Ipatinga tem maior queda entre cidades mineiras no PIB nacional, aponta IBGE
Fonte: cartadenoticias.com.br | Data: 27/04/2026 15:37:24
Ipatinga aparece como o município mineiro com maior perda de participação no Produto Interno Bruto (PIB) nacional entre 2022 e 2023, segundo dados divulgados pelo Instituto Brasileiro de Geografia e Estatística (IBGE). O recuo coloca a cidade do Vale do Aço em destaque negativo em um cenário estadual marcado pela forte concentração de riqueza em poucos municípios.
O estudo “PIB dos Municípios 2022-2023”, publicado em dezembro de 2025, aponta que Minas Gerais registrou R$ 972 bilhões em riquezas geradas em 2023, mantendo-se como a terceira maior economia do país. Apesar do volume expressivo, mais da metade desse total — 53,8% — está concentrada em apenas 25 das 853 cidades mineiras.

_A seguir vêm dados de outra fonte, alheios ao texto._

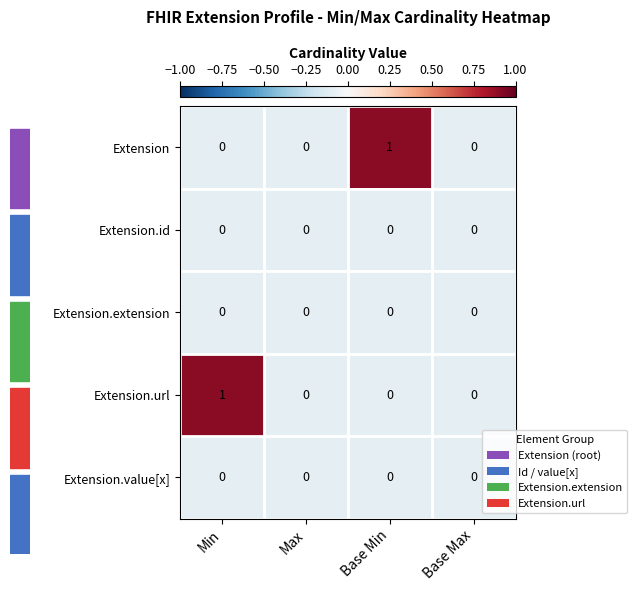

Is it true that Extension.extension equals 0 at Base Min?

True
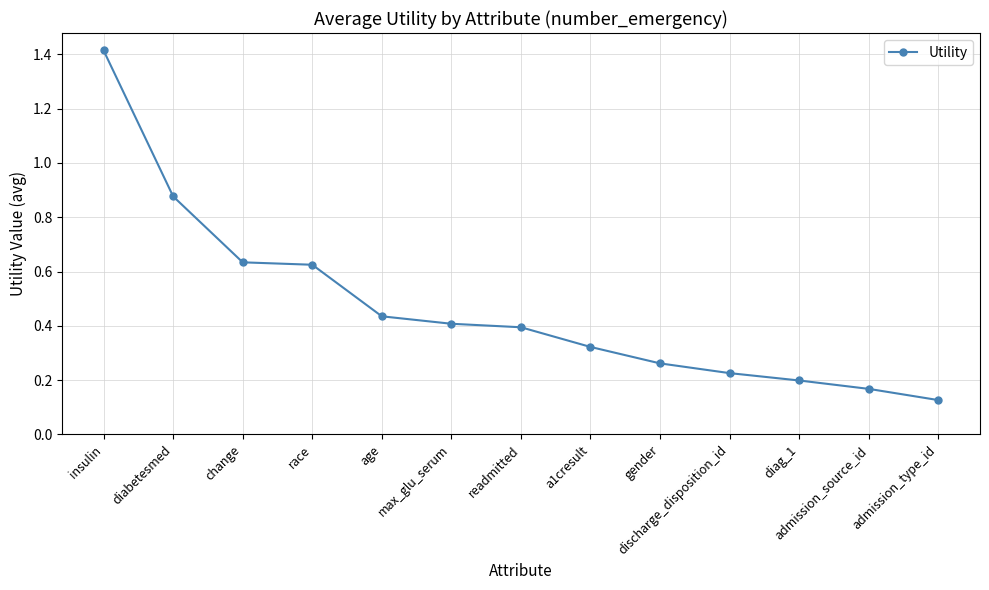

What position from the right is a1cresult?

6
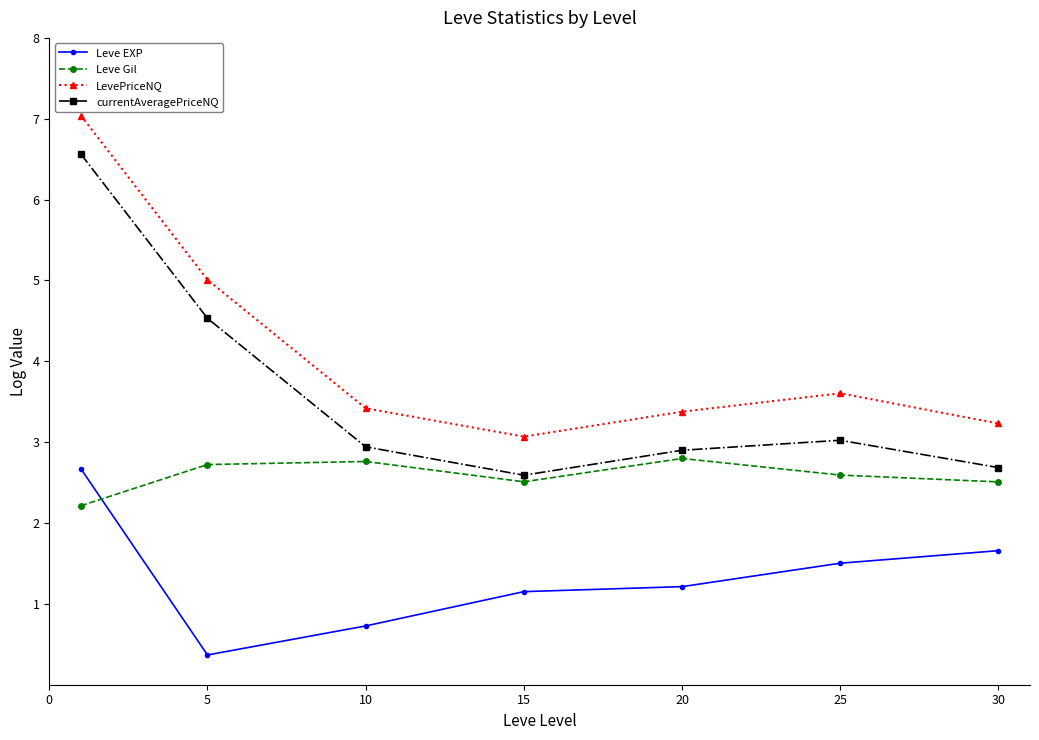

Which series has the largest range (max minus min)?

currentAveragePriceNQ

Dentro desse contexto, Ipatinga surge como a cidade do estado com maior perda proporcional de participação no PIB brasileiro, ocupando a 11ª posição no ranking nacional, com retração de 0,03 ponto percentual. O desempenho reflete, principalmente, os impactos da queda no preço internacional do minério de ferro, base econômica relevante para municípios industrializados da região.
Além de Ipatinga, outros dois municípios mineiros também aparecem entre os que mais perderam participação no país: Uberaba, na 23ª colocação, e Guaxupé, em 25º lugar. Ambos registraram redução de 0,02 ponto percentual.
CONCENTRAÇÃO ECONÔMICA
Os dados do IBGE evidenciam que a economia mineira permanece altamente concentrada. Belo Horizonte lidera com folga, respondendo sozinha por 13,4% do PIB estadual, o equivalente a R$ 130,2 bilhões. Na sequência, aparecem Betim, Uberlândia, Contagem e Uberaba. Juntas, essas cinco cidades representam quase um terço de toda a riqueza produzida em Minas.

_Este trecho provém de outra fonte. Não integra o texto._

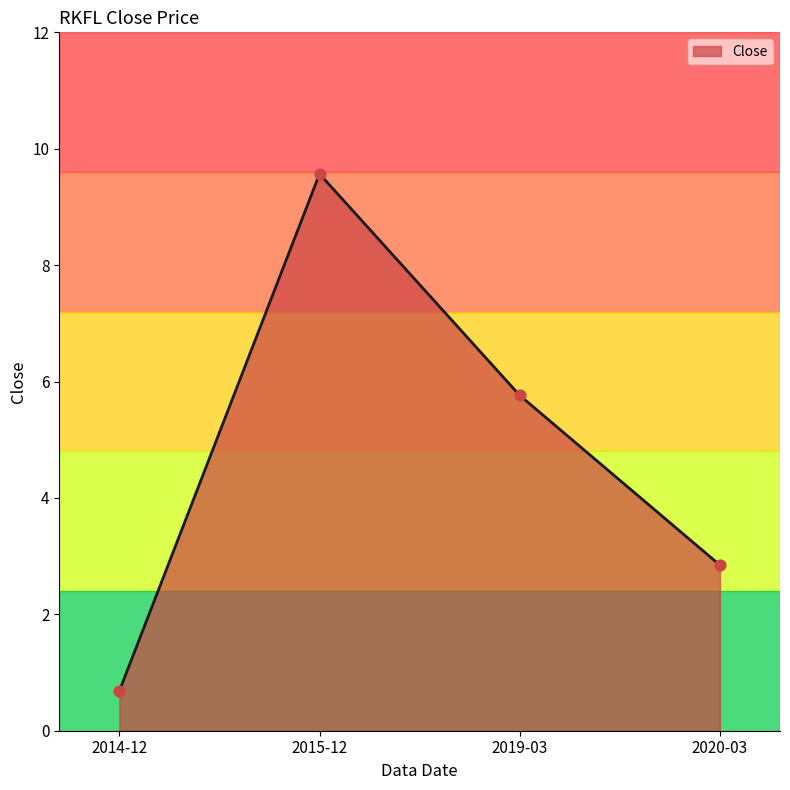

Approximately how many times larger is the value at 2019-03 compared to 2015-12?

0.6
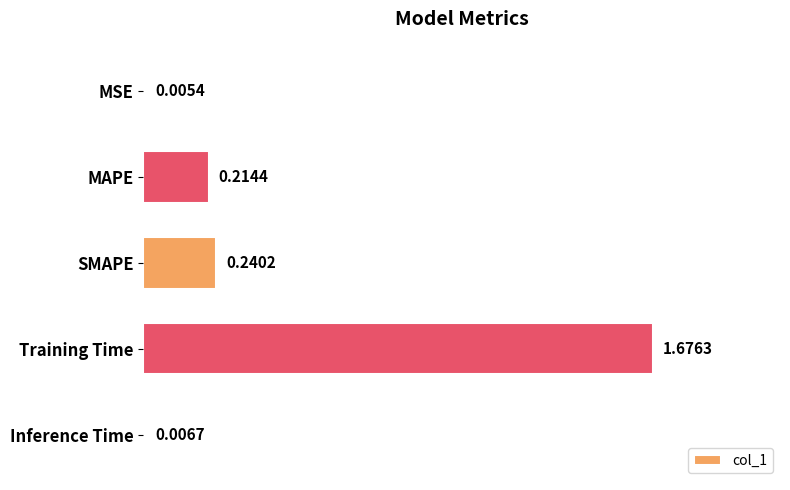

What is the sum of the values at MAPE and SMAPE?

0.5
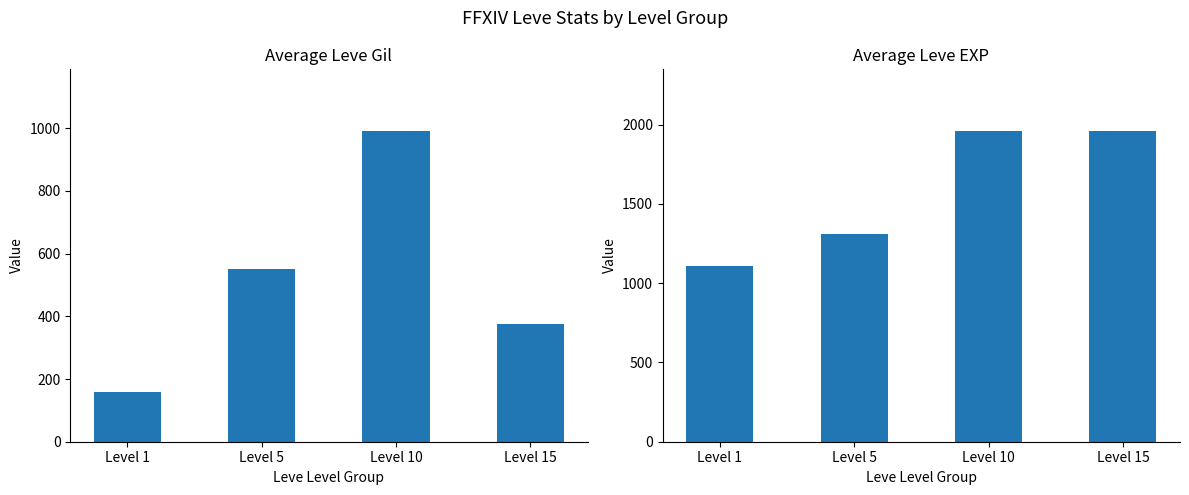

Reading left to right, transcribe all the data shown in this chart.

Avg Leve Gil: 157.5	550.0	990.0	375.0
Avg Leve EXP: 1107.5	1307.0	1957.0	1957.0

A presença dominante da Região Metropolitana de Belo Horizonte no ranking reforça o peso dos setores industrial e de serviços, além da estrutura administrativa concentrada na capital.
Embora o levantamento federal aponte R$ 972 bilhões, dados da Fundação João Pinheiro utilizados pelo governo estadual indicam que Minas ultrapassou, pela primeira vez, a marca de R$ 1 trilhão em PIB. A diferença decorre de metodologias distintas de cálculo.
DESIGUALDADE REGIONAL
O retrato econômico também revela disparidades significativas entre as regiões do estado. Enquanto o Sul de Minas e a Região Metropolitana concentram os maiores indicadores de riqueza, o Norte de Minas apresenta os menores níveis de PIB per capita.

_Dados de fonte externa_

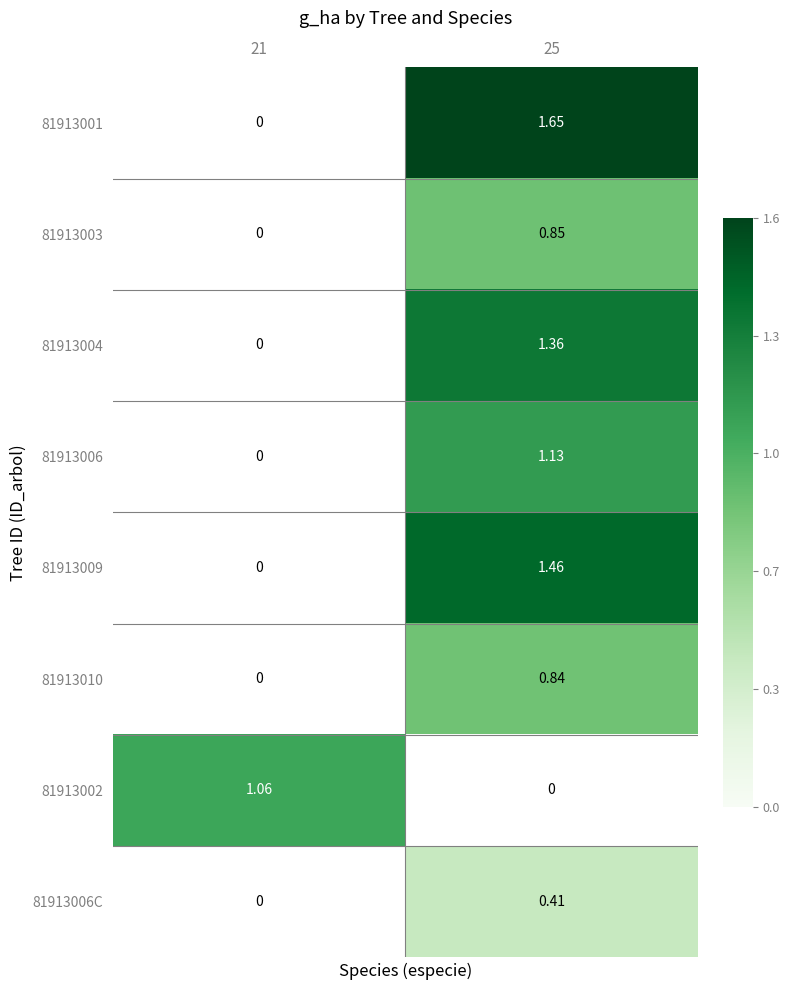

Where is 81913002 nearest to the value 1?

21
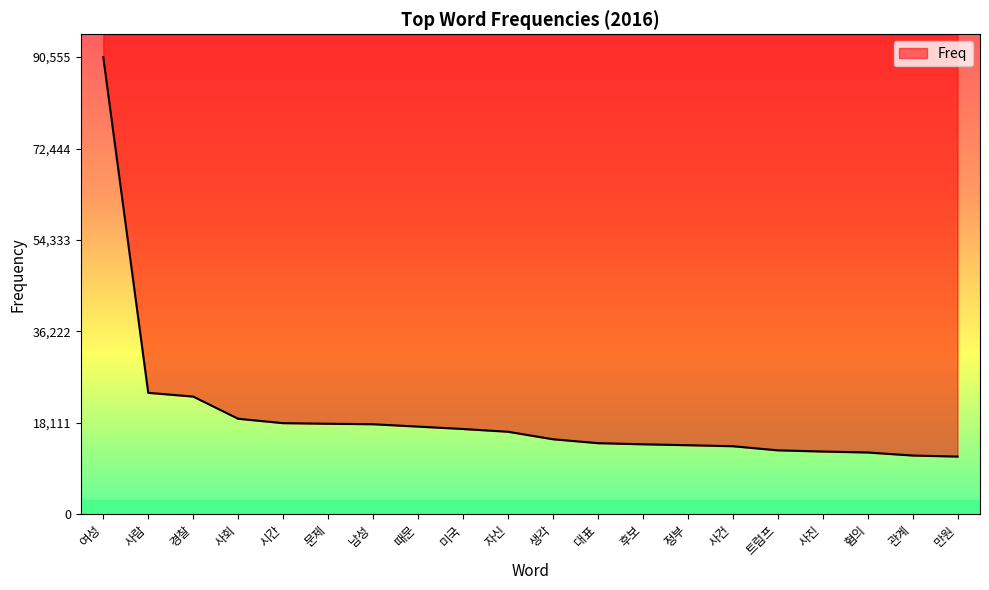

True or false: the data has more than 1 interior local peaks.

False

No recorte por habitante, cidades menores ganham protagonismo. Extrema, no Sul do estado, figura entre os maiores PIBs per capita do Brasil, impulsionada pela indústria e pelo comércio. Já entre municípios de grande porte, Betim, Nova Lima e Pouso Alegre lideram esse indicador.
Em média, o PIB per capita mineiro ficou em R$ 47,3 mil, abaixo da média nacional, que ultrapassa R$ 53,8 mil.
DEPENDÊNCIA ECONÔMICA
A perda de participação de Ipatinga no cenário nacional acende um alerta sobre a dependência de setores específicos, como a mineração e a indústria pesada, fortemente influenciados por oscilações do mercado internacional.
O levantamento mostra que, mesmo com crescimento real de 3,4% em relação a 2022, Minas Gerais teve leve redução na fatia que ocupa na economia brasileira. O desempenho evidencia que, além de crescer, o desafio do estado é diversificar sua base econômica e reduzir a concentração de riqueza.
Enquanto isso, cidades como Ipatinga enfrentam o impacto direto dessas mudanças, refletindo como variações globais podem repercutir de forma intensa em economias locais.